Allerdings gibt es durchaus auch gegenläufige empirische Studien, auf die Kaplan fairerweise ebenfalls hinweist, so z.B. Cumming et al. 2020, die nachweisen, dass bspw.die Zahl der Patentanmeldungen und Patentzitate bei institutionellen Buyouts deutlich geringer ausfällt.
Entscheidender als nur der Blick auf die Frage „Förderung von Innovationen ja oder nein“ ist dabei v.a. ein kritischer Blick auf die Art von Innovationen, für die PEs bereit sind Geld auszugeben.
So sehen beispielsweise PE-Gesellschaften Investitionen in die Digitalisierung von Portfolio-Unternehmen durchaus als wichtigen Value Driver für einen späteren Exit und können daher wichtige Transformationen in dieser Hinsicht anstoßen.
Dies tun sie in der Regel jedoch nur, wenn sich diese Investitionen auch noch während der eigenen Halteperiode in einem erheblichen Umsatzplus niederschlagen. Womit sie sich allerdings selbst auch erhebliche Wertsteigerungspotenziale verschließen, da sich nachhaltige Digitalisierungserfolge in etablierten Märkten und Unternehmen häufig erst nach Jahren einstellen und daher Zeit brauchen.
Gerade die in den letzten Jahren immer mehr in Mode gekommenen Secondary- und Mehrfach-Buyouts führen zu einer Orientierung auf primär kurz- und mittelfristige Zeithorizonte, und verhindern somit den Aufbau längerfristiger Erfolgspotenziale.
Dieses Problem verschärft sich in Zeiten steigender Zinsen und enger werdender Finanzierungsspielräume umso mehr, da PE-Investoren zur Erreichung ihrer Renditeziele Investitionsvorhaben eher kürzen oder ganz einstellen, statt diese weiter voranzutreiben.
Dabei gilt für Innovationsinitiativen in Hochzinsphasen etwas ganz Ähnliches, wie es die Unternehmensberatung Bain & Co. für den Bereich des organischen Wachstums festgestellt hat (siehe oben):
Neue Technologien verschaffen den Zugang zu neuen Märkten, sie ermöglichen höhere Absatz-Preise, schaffen Wettbewerbsvorteile und helfen Marktanteile zu steigern. Nicht selten führen sie sogar zu einer Reduktion der operativen Kosten. Mitunter sind sie sogar unerlässlich, um zu verhindern, dass Portfolio-Unternehmen gleich ganz vom Markt gedrängt werden, da ihr Geschäftsmodell durch neue technologische Lösungen ersetzt wird.

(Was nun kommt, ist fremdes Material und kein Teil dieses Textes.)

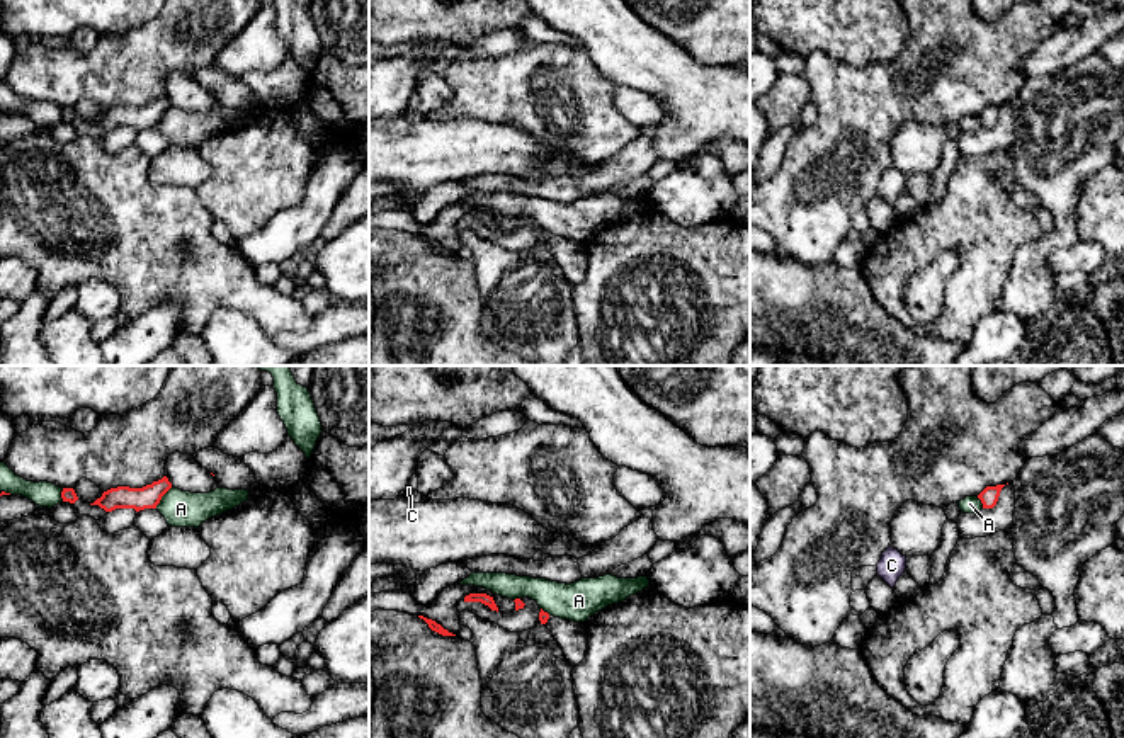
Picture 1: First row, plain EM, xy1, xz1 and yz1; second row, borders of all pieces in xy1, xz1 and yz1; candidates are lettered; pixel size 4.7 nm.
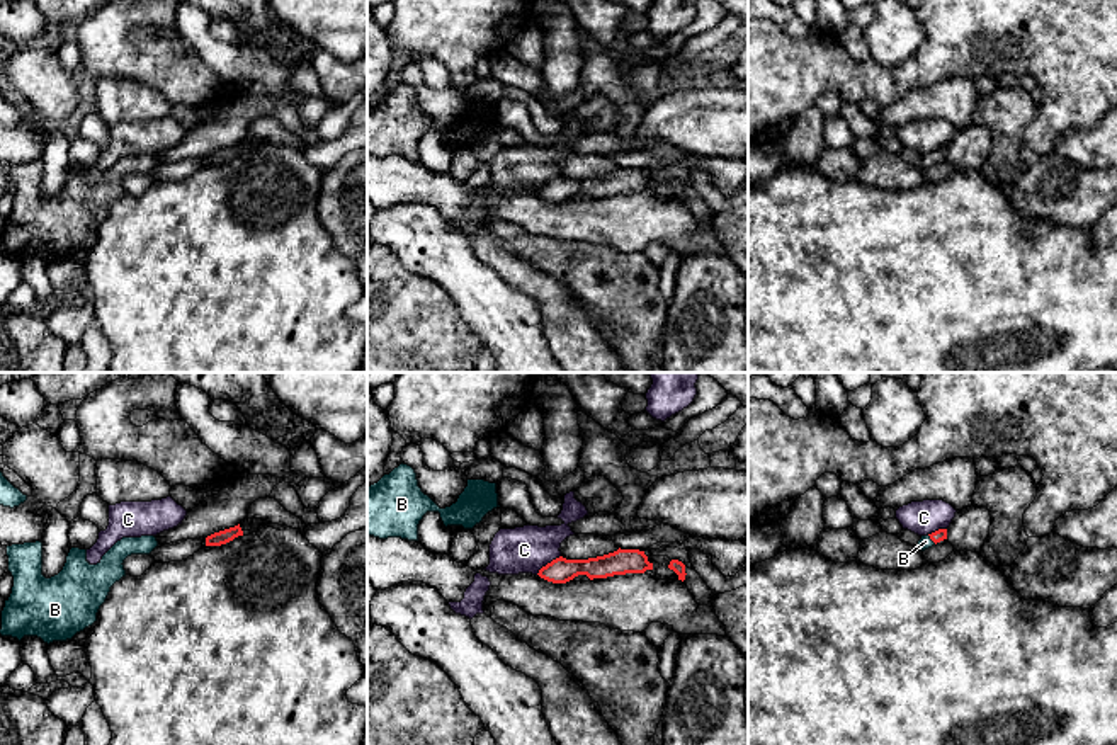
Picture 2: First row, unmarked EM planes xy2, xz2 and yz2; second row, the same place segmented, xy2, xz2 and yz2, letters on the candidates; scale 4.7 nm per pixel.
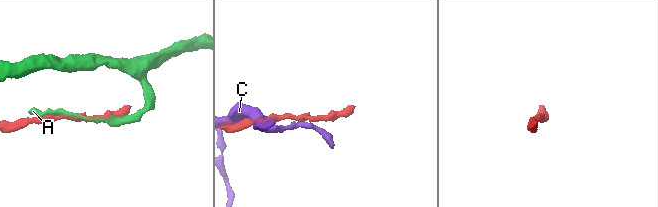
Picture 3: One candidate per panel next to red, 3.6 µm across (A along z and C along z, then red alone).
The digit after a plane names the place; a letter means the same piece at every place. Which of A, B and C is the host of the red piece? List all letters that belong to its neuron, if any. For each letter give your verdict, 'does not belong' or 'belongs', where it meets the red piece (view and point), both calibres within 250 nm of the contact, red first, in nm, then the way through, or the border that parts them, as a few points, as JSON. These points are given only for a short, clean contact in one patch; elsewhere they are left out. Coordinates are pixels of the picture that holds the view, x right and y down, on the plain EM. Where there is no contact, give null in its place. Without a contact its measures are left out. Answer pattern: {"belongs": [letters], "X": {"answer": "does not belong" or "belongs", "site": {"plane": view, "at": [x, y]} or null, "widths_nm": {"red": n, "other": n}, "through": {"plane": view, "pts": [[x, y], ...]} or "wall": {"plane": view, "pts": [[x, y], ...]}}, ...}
{"belongs": ["B"], "A": {"answer": "does not belong", "site": {"plane": "xy1", "at": [162, 114]}, "widths_nm": {"red": 110, "other": 180}}, "B": {"answer": "belongs", "site": {"plane": "yz2", "at": [932, 159]}, "widths_nm": {"red": 60, "other": 60}, "through": {"plane": "yz2", "pts": [[941, 153], [932, 159], [925, 160]]}}, "C": {"answer": "does not belong", "site": {"plane": "xz2", "at": [548, 182]}, "widths_nm": {"red": 120, "other": 220}, "wall": {"plane": "xz2", "pts": [[560, 174], [536, 193]]}}}

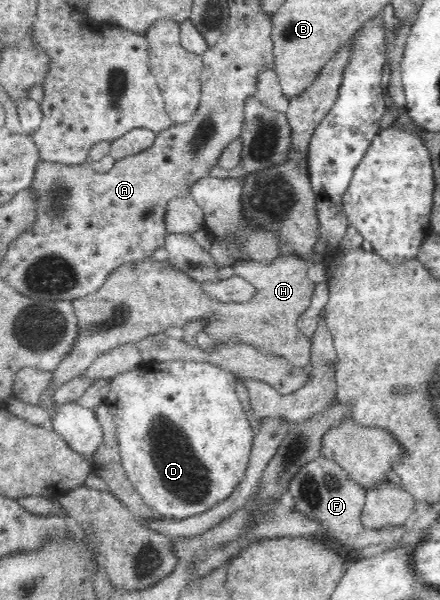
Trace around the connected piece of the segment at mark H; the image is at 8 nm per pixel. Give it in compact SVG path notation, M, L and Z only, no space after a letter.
M296 254L276 257L270 265L243 259L236 261L233 265L235 275L246 279L256 288L254 297L246 303L222 303L212 299L200 289L200 282L186 273L181 275L173 271L169 261L156 261L148 257L116 267L98 291L72 301L78 316L78 337L72 351L62 357L62 362L53 371L53 380L42 392L39 406L52 409L54 389L74 376L84 374L99 355L127 343L134 344L168 327L183 328L194 320L204 320L204 332L219 342L236 340L252 344L307 370L311 343L310 338L302 335L298 329L297 319L308 309L316 287L314 281L308 279L309 266L302 256Z

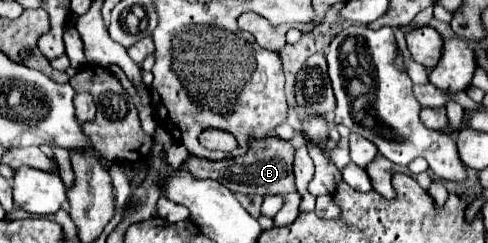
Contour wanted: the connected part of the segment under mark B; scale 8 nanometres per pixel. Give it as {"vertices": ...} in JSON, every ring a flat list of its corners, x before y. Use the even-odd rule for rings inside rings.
{"vertices":[[270,137,262,141,252,141,250,149,242,157,224,159,224,161,206,161,198,157,190,157,186,161,190,173,200,179,214,179,228,187,232,193,246,193,246,195,286,195,294,193,294,175,292,175,292,159,294,147,290,141]]}

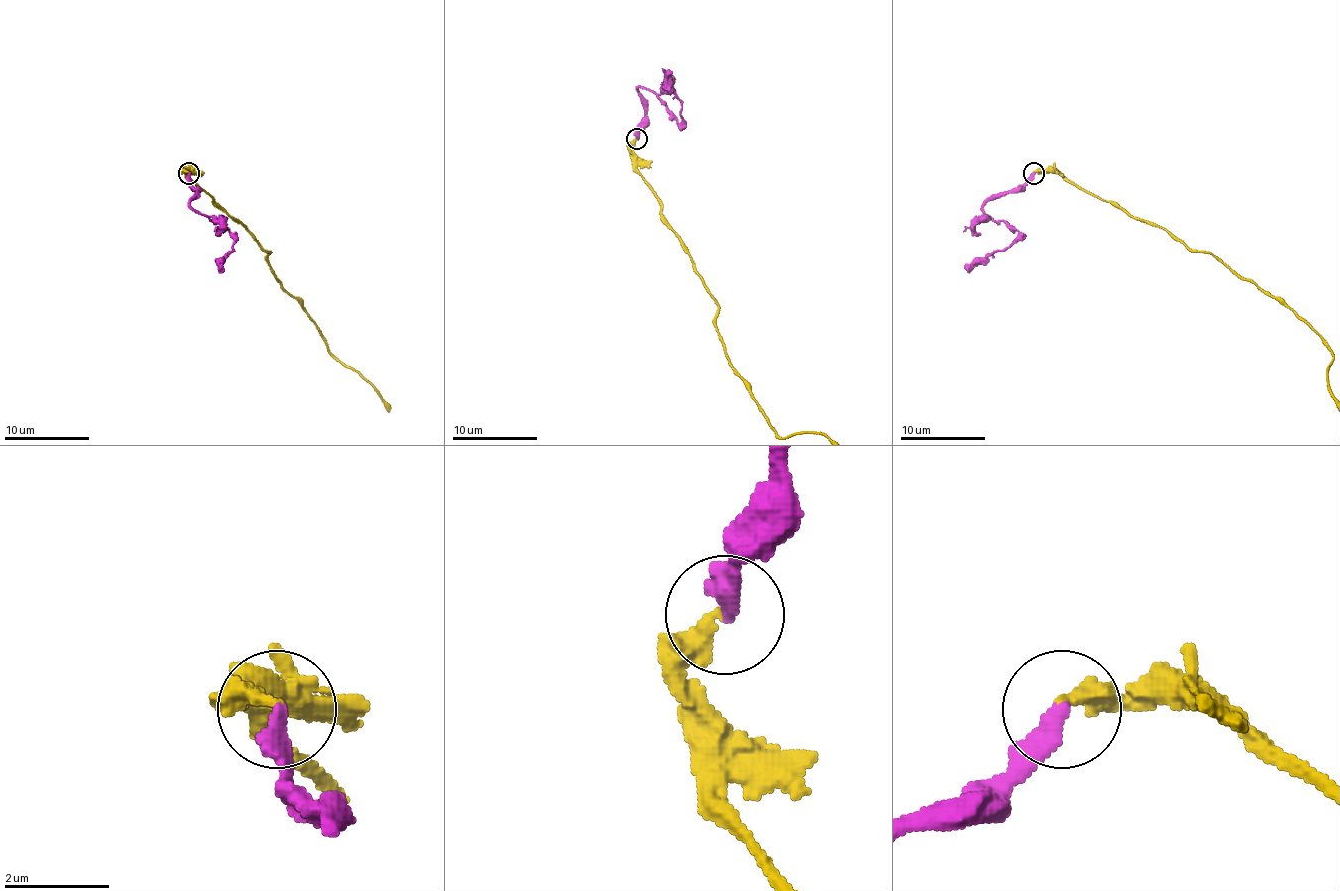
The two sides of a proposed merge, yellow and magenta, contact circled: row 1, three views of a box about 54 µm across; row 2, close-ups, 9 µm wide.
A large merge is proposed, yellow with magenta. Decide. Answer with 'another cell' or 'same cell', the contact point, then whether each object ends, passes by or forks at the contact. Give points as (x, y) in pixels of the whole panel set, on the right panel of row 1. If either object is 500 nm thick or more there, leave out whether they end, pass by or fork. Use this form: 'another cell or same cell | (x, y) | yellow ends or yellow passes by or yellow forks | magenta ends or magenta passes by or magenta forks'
same cell | (1033, 173) | yellow ends | magenta ends

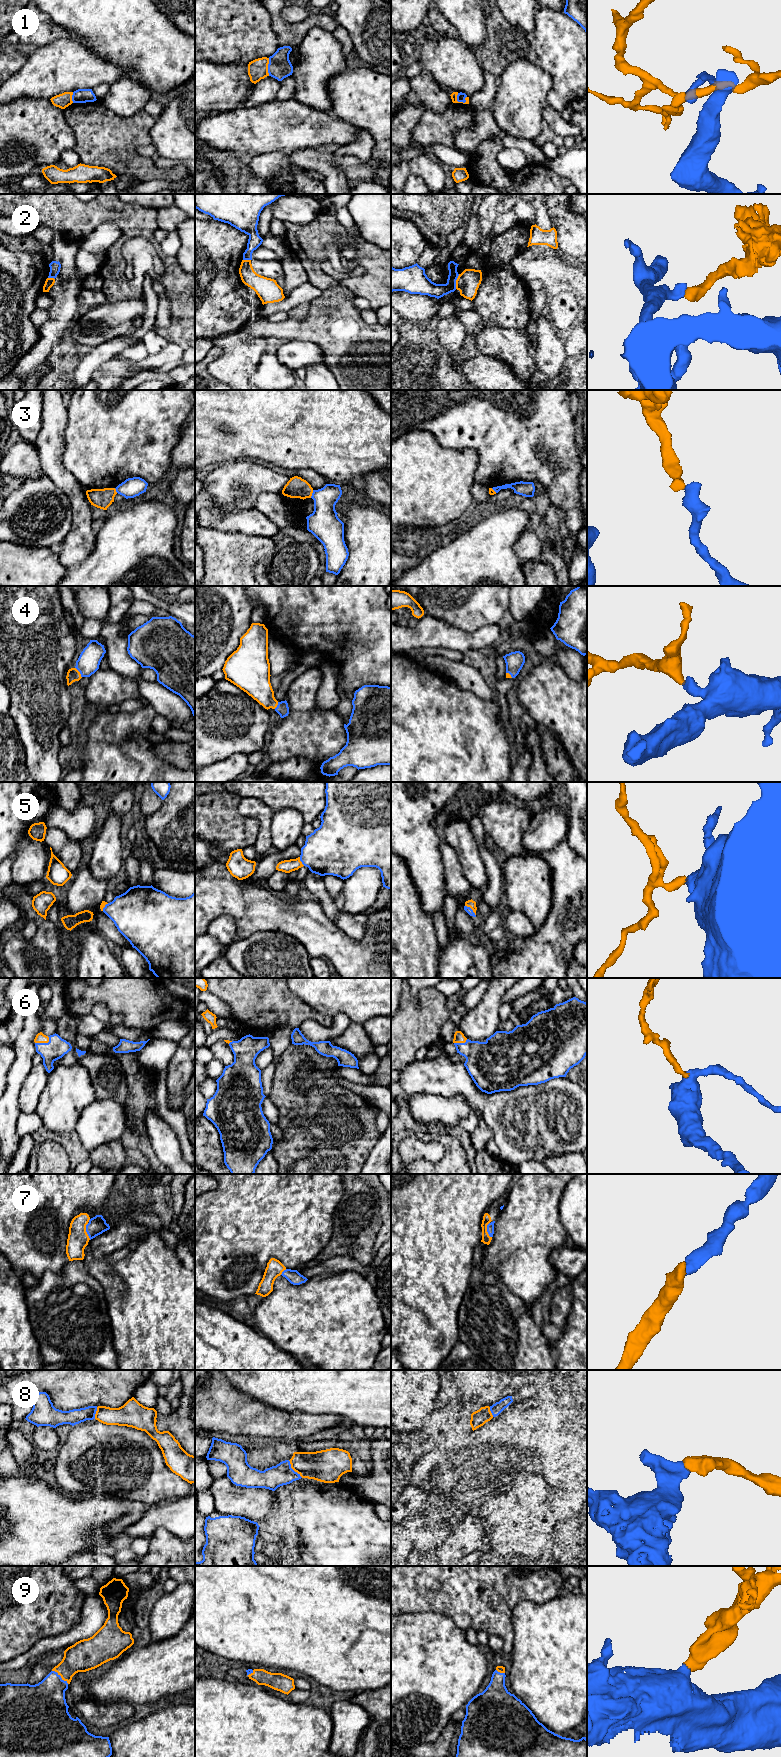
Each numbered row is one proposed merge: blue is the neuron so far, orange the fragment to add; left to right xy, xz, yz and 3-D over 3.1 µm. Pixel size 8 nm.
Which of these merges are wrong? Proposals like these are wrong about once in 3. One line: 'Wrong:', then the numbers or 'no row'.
Wrong: 1, 2, 3

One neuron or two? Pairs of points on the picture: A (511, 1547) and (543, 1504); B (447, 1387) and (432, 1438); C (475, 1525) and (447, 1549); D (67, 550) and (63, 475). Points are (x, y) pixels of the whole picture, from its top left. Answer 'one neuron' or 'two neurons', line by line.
A: one neuron
B: one neuron
C: one neuron
D: one neuron

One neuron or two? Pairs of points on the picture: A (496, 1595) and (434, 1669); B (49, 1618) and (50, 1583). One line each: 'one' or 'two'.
A: two
B: one

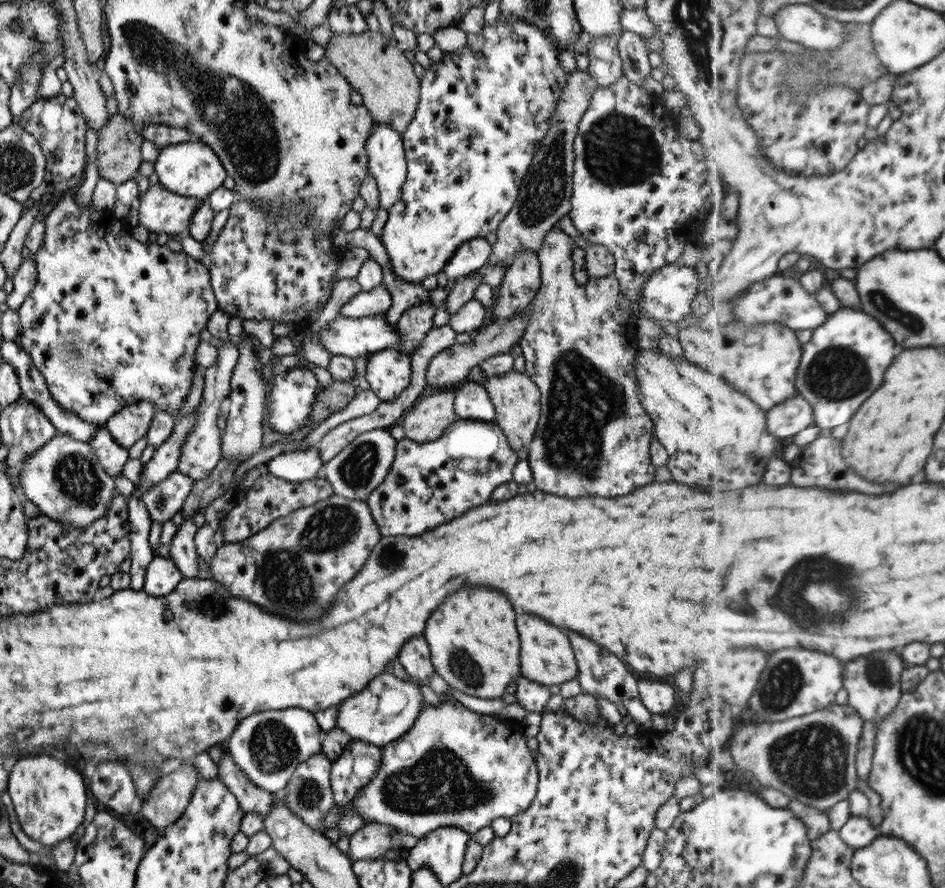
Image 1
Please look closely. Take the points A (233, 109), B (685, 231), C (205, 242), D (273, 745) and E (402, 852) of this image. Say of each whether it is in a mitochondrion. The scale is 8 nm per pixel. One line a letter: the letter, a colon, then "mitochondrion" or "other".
A: mitochondrion
B: other
C: other
D: mitochondrion
E: other

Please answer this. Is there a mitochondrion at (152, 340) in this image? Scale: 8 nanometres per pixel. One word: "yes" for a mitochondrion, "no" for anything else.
no

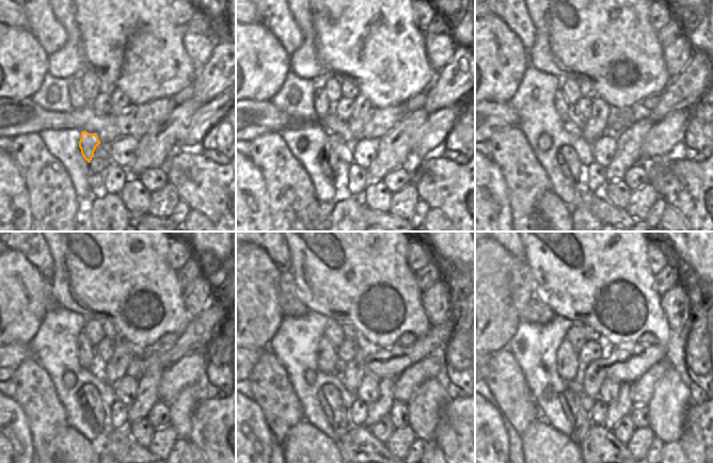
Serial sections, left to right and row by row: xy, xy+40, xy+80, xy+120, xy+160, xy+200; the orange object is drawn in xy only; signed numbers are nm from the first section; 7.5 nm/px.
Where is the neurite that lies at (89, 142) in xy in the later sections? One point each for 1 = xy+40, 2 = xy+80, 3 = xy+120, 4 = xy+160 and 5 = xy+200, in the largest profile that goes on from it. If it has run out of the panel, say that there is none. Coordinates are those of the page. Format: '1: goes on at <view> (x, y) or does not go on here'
1: goes on at xy+40 (338, 168)
2: goes on at xy+80 (577, 170)
3: goes on at xy+120 (100, 412)
4: goes on at xy+160 (341, 421)
5: goes on at xy+200 (581, 422)

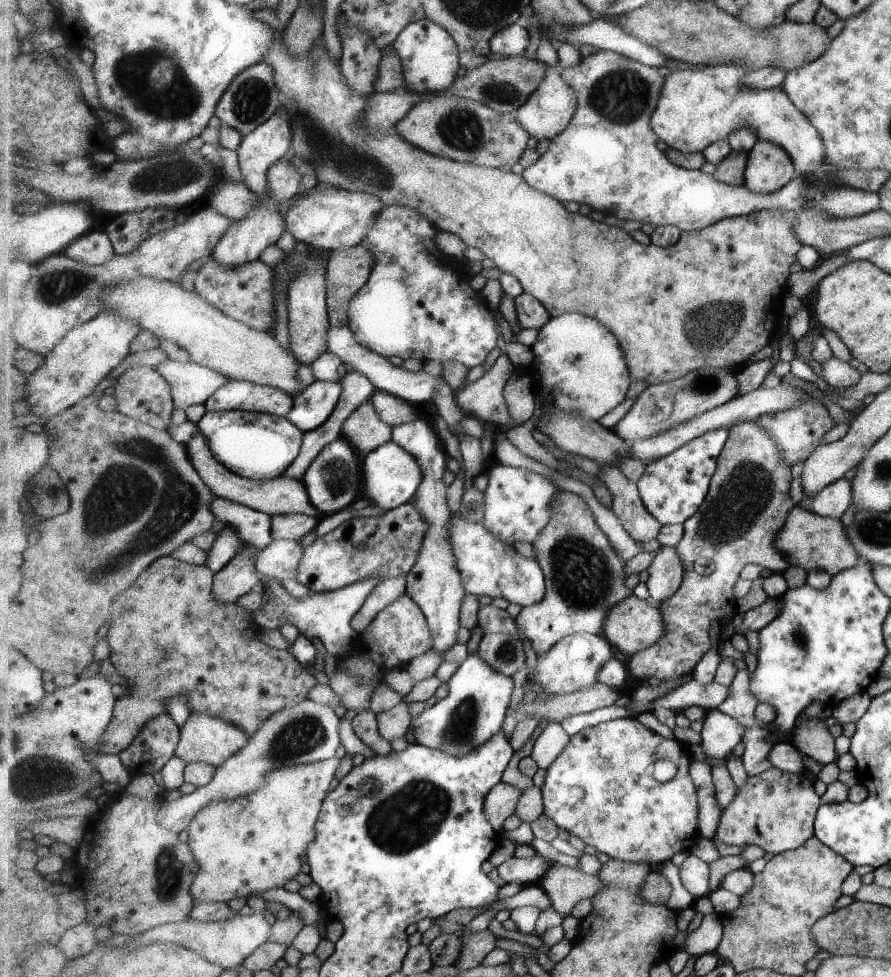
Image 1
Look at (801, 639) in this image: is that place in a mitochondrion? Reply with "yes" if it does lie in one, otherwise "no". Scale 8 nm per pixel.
yes

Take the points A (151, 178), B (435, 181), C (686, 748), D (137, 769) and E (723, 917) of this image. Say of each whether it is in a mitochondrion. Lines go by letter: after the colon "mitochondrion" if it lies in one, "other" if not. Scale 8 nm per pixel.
A: mitochondrion
B: other
C: other
D: other
E: other

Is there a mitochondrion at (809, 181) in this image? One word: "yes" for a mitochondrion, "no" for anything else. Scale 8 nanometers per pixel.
no

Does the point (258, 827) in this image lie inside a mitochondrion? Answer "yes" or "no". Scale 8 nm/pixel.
no

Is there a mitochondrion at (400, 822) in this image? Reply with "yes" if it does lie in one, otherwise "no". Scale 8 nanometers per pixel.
yes

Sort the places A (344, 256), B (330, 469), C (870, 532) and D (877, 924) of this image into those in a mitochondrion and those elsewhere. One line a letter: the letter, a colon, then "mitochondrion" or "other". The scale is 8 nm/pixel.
A: other
B: mitochondrion
C: mitochondrion
D: other

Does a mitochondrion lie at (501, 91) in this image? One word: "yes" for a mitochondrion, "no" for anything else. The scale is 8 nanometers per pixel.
yes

In ihrem White Paper “How can private equity firms transform to find new routes to value creation - Preparing for the NextWave of Private Equity” kommt die Unternehmensberatung EY ganz in diesem Sinne zu dem Schluss: “Embracing digital is less an option than a necessity”.
Ganz ähnlich äußert sich Clément Mengue, Director Deals Strategy for emerging, growth & disruptive technology bei PwC Germany: “As technology continues to advance and the importance of digital transformation to value creation keeps rising, what lies ahead for PE firms? In my view, the key to success going forward will be to constantly connect with innovation and understand what early-stage technologies and businesses are disrupting the market.“
Anlass genug für einen dringend benötigten Kulturwandel in der PE-Branche zu sorgen, um neben der Orientierung auf finanzielle Ziele wie Kosteneffizienz und interne Verzinsung auch zentrale unternehmerische Themen wie organisches Wachstum, systematisches Business Building, Innovation und nachhaltige Digitalisierungserfolge mit in den Blick zu nehmen.